NASA—A Wee Webb Shutter Trip (Satellite)


[SatNews] NASA's James Webb Space Telescope microshutters have taken a short jaunt in preparation of its million mile journey in four years.


Closeup of the microshutters on NIRSpec.

Image courtesy of NASA.

The microshutters were moved into a NASA Goddard cleanroom for testing to verify they work correctly before being installed in the Webb's Near Infrared Spectrograph (NIRSpec) instrument. NIRSpec is a powerful instrument that will record the spectra of light from distant objects. The microshutters, a key component of NIRSpec, are a new technology specifically developed for the Webb telescope. They only let light in from selected objects to reach NIRSpec's detectors.

"What is special about the microshutter device is it can select many objects in one viewing for simultaneous observation and it is programmable for any field of objects in the sky," said Paul Geithner, deputy project manager-technical for the Webb telescope at NASA's Goddard Space Flight Center in Greenbelt, Maryland.

"Other spectroscopic instruments have flown in space before but none have had this programmable multi-object capability that enables observation of up to 100 objects simultaneously, which means much more scientific investigating can get done in less time. Moreover, because NIRSpec's operating temperature is extremely cold or "cryogenic," the microshutter device posed a particularly difficult engineering challenge."

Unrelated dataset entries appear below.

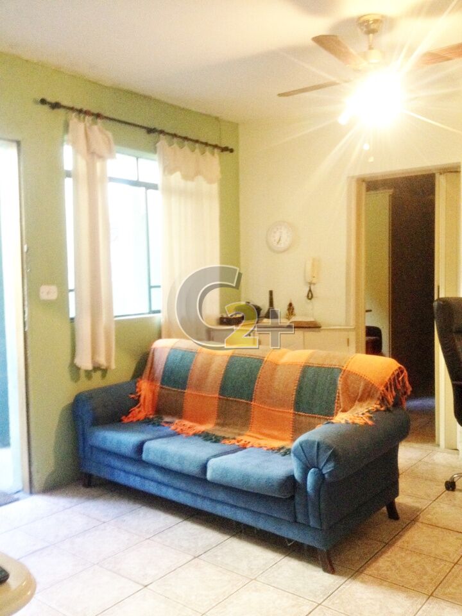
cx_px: 231
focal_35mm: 35
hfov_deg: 40.7
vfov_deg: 52.6
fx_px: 623
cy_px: 308
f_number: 2.4
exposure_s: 1/20
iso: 320
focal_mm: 4.28
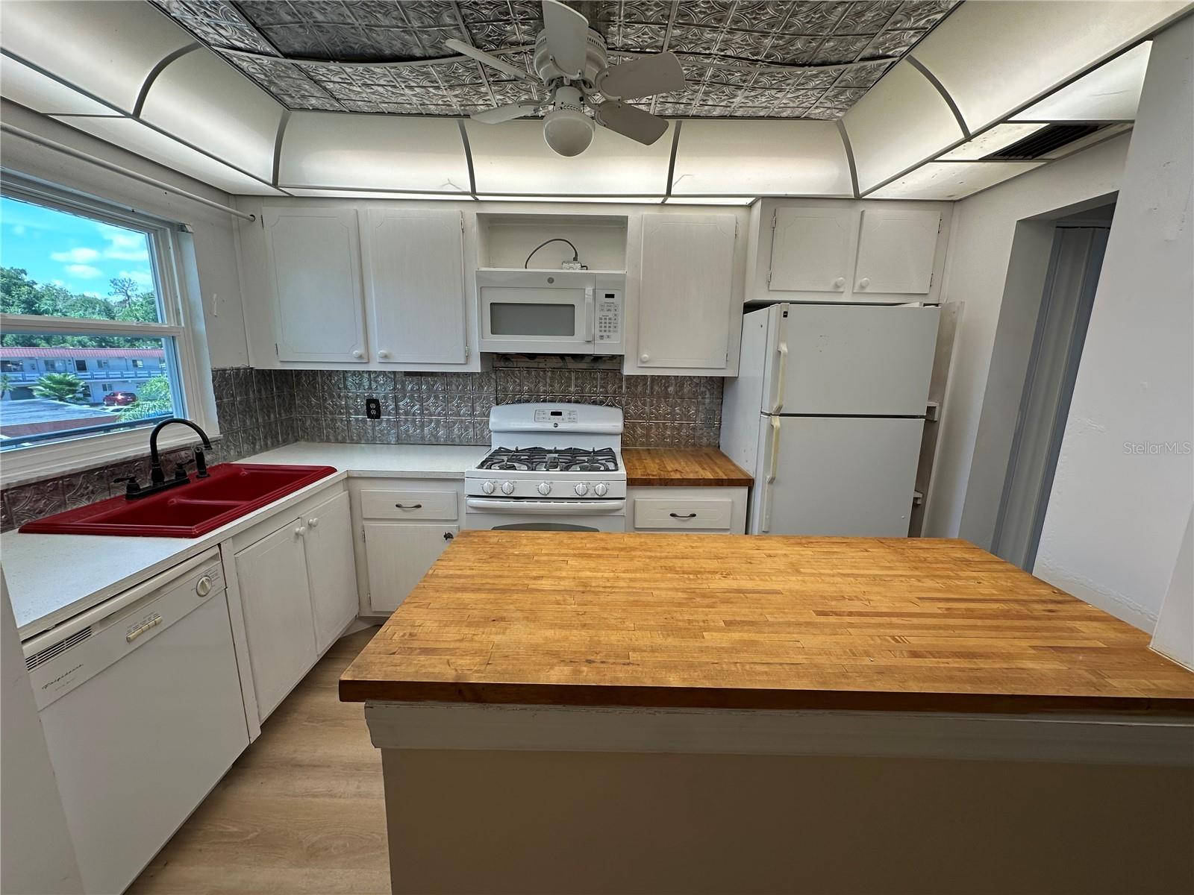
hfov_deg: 102.1
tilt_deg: -11.2
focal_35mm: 14
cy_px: 448
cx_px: 597
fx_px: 483
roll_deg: -1.8
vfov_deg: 85.7
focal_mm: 2.22
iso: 40
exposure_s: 1/123
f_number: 2.2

Primary Mirror Segment Cryogenic Testing.

Photo courtesy of NASA.

Microshutters are basically tiny windows with shutters that each measure 100 by 200 microns, or about the size of a bundle of only a few human hairs. They were conceptualized and created at NASA Goddard. The entire microshutter device consists of more than 62,000 individual windows with shutters arrayed in a waffle-like grid. One of four array quadrants of the microshutter device is about the size of a postage stamp. Four of these arrays are butted together two-by-two into one microshutter device. Prior to an observation, each individual microshutter is opened or closed when a magnetic arm sweeps past, depending on whether or not it receives an electrical signal that tells it to be opened or closed. An open shutter lets light from a selected target in a particular part of the sky to pass through to NIRSpec's detectors while a closed shutter blocks unwanted light from any objects that scientists don't want to observe. It is this programmable controllability that allows the instrument to do spectroscopy on so many different selected objects simultaneously from one viewing to the next.

After the clean room testing, the next journey for the microshutters is their installation into the NIRSpec. Then the NIRSpec, complete with its microshutters, will be tested in a vacuum at extremely cold temperatures of a thermal vacuum to simulate the environment it will experience in space to ensure everything works after Webb is launched.